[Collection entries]
════════
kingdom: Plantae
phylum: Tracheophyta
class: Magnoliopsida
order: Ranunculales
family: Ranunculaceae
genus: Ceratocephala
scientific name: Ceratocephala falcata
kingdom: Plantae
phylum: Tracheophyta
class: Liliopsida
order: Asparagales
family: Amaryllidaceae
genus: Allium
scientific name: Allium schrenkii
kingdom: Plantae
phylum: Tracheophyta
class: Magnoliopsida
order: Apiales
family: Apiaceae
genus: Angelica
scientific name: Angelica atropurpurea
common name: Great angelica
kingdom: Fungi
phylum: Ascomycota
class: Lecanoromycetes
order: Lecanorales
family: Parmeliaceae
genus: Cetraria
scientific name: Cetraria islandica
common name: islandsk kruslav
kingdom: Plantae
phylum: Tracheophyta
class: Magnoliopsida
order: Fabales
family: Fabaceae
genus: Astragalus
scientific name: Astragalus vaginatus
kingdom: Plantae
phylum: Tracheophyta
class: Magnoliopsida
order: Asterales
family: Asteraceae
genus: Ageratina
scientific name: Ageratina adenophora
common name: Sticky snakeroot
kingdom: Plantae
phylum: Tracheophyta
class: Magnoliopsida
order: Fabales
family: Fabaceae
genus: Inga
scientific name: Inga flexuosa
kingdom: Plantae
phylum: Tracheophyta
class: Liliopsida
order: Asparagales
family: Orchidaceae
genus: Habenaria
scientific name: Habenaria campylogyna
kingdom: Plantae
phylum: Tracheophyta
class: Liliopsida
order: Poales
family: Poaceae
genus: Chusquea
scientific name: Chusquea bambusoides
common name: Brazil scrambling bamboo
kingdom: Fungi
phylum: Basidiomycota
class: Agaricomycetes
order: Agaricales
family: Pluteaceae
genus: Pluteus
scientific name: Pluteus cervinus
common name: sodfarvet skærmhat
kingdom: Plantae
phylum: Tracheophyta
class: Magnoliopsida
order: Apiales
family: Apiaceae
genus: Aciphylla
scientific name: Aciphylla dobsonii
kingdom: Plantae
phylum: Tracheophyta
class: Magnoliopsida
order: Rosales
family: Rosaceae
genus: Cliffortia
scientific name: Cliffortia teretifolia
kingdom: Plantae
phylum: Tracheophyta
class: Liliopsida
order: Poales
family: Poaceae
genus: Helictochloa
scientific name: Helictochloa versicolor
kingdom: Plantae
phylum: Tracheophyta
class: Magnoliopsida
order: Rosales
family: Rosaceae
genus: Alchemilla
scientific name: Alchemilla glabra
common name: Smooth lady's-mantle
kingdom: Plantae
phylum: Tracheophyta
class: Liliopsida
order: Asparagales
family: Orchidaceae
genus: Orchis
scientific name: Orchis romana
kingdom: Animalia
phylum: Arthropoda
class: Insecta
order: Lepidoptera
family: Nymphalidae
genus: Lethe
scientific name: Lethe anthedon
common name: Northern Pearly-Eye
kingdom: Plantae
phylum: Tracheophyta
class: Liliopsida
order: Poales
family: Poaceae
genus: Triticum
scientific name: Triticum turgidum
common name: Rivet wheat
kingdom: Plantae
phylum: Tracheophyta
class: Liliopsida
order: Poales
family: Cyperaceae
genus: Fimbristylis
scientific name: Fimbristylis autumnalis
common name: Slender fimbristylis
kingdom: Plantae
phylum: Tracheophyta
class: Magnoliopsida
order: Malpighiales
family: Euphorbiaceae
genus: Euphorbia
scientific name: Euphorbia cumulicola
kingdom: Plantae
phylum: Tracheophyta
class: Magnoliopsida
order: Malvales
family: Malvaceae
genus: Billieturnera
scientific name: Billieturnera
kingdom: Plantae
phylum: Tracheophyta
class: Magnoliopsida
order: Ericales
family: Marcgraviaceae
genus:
════════
Aim
Copy out all of the lines above word for word.

Result
kingdom: Plantae
phylum: Tracheophyta
class: Magnoliopsida
order: Ranunculales
family: Ranunculaceae
genus: Ceratocephala
scientific name: Ceratocephala falcata
kingdom: Plantae
phylum: Tracheophyta
class: Liliopsida
order: Asparagales
family: Amaryllidaceae
genus: Allium
scientific name: Allium schrenkii
kingdom: Plantae
phylum: Tracheophyta
class: Magnoliopsida
order: Apiales
family: Apiaceae
genus: Angelica
scientific name: Angelica atropurpurea
common name: Great angelica
kingdom: Fungi
phylum: Ascomycota
class: Lecanoromycetes
order: Lecanorales
family: Parmeliaceae
genus: Cetraria
scientific name: Cetraria islandica
common name: islandsk kruslav
kingdom: Plantae
phylum: Tracheophyta
class: Magnoliopsida
order: Fabales
family: Fabaceae
genus: Astragalus
scientific name: Astragalus vaginatus
kingdom: Plantae
phylum: Tracheophyta
class: Magnoliopsida
order: Asterales
family: Asteraceae
genus: Ageratina
scientific name: Ageratina adenophora
common name: Sticky snakeroot
kingdom: Plantae
phylum: Tracheophyta
class: Magnoliopsida
order: Fabales
family: Fabaceae
genus: Inga
scientific name: Inga flexuosa
kingdom: Plantae
phylum: Tracheophyta
class: Liliopsida
order: Asparagales
family: Orchidaceae
genus: Habenaria
scientific name: Habenaria campylogyna
kingdom: Plantae
phylum: Tracheophyta
class: Liliopsida
order: Poales
family: Poaceae
genus: Chusquea
scientific name: Chusquea bambusoides
common name: Brazil scrambling bamboo
kingdom: Fungi
phylum: Basidiomycota
class: Agaricomycetes
order: Agaricales
family: Pluteaceae
genus: Pluteus
scientific name: Pluteus cervinus
common name: sodfarvet skærmhat
kingdom: Plantae
phylum: Tracheophyta
class: Magnoliopsida
order: Apiales
family: Apiaceae
genus: Aciphylla
scientific name: Aciphylla dobsonii
kingdom: Plantae
phylum: Tracheophyta
class: Magnoliopsida
order: Rosales
family: Rosaceae
genus: Cliffortia
scientific name: Cliffortia teretifolia
kingdom: Plantae
phylum: Tracheophyta
class: Liliopsida
order: Poales
family: Poaceae
genus: Helictochloa
scientific name: Helictochloa versicolor
kingdom: Plantae
phylum: Tracheophyta
class: Magnoliopsida
order: Rosales
family: Rosaceae
genus: Alchemilla
scientific name: Alchemilla glabra
common name: Smooth lady's-mantle
kingdom: Plantae
phylum: Tracheophyta
class: Liliopsida
order: Asparagales
family: Orchidaceae
genus: Orchis
scientific name: Orchis romana
kingdom: Animalia
phylum: Arthropoda
class: Insecta
order: Lepidoptera
family: Nymphalidae
genus: Lethe
scientific name: Lethe anthedon
common name: Northern Pearly-Eye
kingdom: Plantae
phylum: Tracheophyta
class: Liliopsida
order: Poales
family: Poaceae
genus: Triticum
scientific name: Triticum turgidum
common name: Rivet wheat
kingdom: Plantae
phylum: Tracheophyta
class: Liliopsida
order: Poales
family: Cyperaceae
genus: Fimbristylis
scientific name: Fimbristylis autumnalis
common name: Slender fimbristylis
kingdom: Plantae
phylum: Tracheophyta
class: Magnoliopsida
order: Malpighiales
family: Euphorbiaceae
genus: Euphorbia
scientific name: Euphorbia cumulicola
kingdom: Plantae
phylum: Tracheophyta
class: Magnoliopsida
order: Malvales
family: Malvaceae
genus: Billieturnera
scientific name: Billieturnera
kingdom: Plantae
phylum: Tracheophyta
class: Magnoliopsida
order: Ericales
family: Marcgraviaceae
genus:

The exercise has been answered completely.